- TO DO: Begin at the line that contains "family: Poaceae" and stop after the line that contains "collectors: P. Fattig". Rewrite only those lines of the data, switching "locality" to "site" and leaving everything else unchanged.

## BEGIN DATA SHOWN

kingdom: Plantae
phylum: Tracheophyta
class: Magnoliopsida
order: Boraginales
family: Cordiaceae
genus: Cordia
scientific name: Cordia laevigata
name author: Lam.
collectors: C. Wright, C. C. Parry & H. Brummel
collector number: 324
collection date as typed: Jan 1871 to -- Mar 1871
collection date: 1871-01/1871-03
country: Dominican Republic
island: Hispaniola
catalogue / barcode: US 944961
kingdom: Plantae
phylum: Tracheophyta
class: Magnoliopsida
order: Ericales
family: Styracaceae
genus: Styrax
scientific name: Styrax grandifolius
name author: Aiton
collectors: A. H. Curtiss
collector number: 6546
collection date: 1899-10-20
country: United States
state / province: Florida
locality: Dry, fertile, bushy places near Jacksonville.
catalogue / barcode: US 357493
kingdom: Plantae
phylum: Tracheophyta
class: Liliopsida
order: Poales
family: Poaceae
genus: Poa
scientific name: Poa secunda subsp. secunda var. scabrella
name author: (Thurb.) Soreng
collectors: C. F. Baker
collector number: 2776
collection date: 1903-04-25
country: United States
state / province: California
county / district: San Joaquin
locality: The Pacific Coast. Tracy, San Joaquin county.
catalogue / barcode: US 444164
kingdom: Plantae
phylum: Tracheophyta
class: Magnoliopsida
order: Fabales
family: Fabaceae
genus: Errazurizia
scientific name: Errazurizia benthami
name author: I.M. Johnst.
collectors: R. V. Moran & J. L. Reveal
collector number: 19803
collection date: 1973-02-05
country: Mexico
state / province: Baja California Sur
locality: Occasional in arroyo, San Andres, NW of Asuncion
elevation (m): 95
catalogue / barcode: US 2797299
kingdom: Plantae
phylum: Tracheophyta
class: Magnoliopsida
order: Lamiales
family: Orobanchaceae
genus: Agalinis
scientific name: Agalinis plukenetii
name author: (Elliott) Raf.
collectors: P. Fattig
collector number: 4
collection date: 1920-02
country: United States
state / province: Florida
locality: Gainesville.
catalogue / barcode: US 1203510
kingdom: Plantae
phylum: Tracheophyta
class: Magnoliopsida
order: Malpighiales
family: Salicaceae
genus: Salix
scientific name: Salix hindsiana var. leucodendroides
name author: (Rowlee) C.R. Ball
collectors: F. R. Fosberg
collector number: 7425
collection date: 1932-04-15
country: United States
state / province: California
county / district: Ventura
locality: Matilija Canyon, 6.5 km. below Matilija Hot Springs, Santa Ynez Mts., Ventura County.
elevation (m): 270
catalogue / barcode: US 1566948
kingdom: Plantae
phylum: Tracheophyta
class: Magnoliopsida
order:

## END DATA SHOWN

- FINAL RESULT:
family: Poaceae
genus: Poa
scientific name: Poa secunda subsp. secunda var. scabrella
name author: (Thurb.) Soreng
collectors: C. F. Baker
collector number: 2776
collection date: 1903-04-25
country: United States
state / province: California
county / district: San Joaquin
site: The Pacific Coast. Tracy, San Joaquin county.
catalogue / barcode: US 444164
kingdom: Plantae
phylum: Tracheophyta
class: Magnoliopsida
order: Fabales
family: Fabaceae
genus: Errazurizia
scientific name: Errazurizia benthami
name author: I.M. Johnst.
collectors: R. V. Moran & J. L. Reveal
collector number: 19803
collection date: 1973-02-05
country: Mexico
state / province: Baja California Sur
site: Occasional in arroyo, San Andres, NW of Asuncion
elevation (m): 95
catalogue / barcode: US 2797299
kingdom: Plantae
phylum: Tracheophyta
class: Magnoliopsida
order: Lamiales
family: Orobanchaceae
genus: Agalinis
scientific name: Agalinis plukenetii
name author: (Elliott) Raf.
collectors: P. Fattig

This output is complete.